**Problem to solve:**
Go line by line through the data and copy those with the word "SYMBOL".

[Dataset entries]
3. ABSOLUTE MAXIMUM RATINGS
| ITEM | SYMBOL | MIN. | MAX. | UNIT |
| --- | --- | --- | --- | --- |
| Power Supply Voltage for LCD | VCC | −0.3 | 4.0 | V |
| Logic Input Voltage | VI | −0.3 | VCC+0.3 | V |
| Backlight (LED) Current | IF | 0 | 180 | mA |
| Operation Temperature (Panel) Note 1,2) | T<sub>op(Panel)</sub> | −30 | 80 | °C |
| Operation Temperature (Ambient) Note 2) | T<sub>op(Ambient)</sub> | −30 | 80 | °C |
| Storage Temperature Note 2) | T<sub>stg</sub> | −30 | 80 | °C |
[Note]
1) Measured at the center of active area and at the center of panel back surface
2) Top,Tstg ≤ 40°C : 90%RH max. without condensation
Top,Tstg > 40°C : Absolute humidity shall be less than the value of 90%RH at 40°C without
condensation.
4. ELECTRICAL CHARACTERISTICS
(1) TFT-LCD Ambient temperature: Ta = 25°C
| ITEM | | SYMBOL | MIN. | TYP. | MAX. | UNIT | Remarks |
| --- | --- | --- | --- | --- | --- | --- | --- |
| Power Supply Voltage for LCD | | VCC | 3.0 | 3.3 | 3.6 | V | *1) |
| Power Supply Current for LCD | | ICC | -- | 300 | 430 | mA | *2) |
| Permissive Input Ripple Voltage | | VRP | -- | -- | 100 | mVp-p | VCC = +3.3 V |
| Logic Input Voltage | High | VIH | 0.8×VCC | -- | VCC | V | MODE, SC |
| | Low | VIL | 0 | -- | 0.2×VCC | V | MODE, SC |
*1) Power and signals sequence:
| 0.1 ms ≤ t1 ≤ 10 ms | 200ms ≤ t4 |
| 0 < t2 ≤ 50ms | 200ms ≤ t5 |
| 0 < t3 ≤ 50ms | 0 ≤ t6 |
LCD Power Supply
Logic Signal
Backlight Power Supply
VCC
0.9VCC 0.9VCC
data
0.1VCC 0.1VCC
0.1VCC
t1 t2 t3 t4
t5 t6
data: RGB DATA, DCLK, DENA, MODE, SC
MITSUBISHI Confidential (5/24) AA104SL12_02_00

**Response:**
| ITEM | SYMBOL | MIN. | MAX. | UNIT |
| ITEM | | SYMBOL | MIN. | TYP. | MAX. | UNIT | Remarks |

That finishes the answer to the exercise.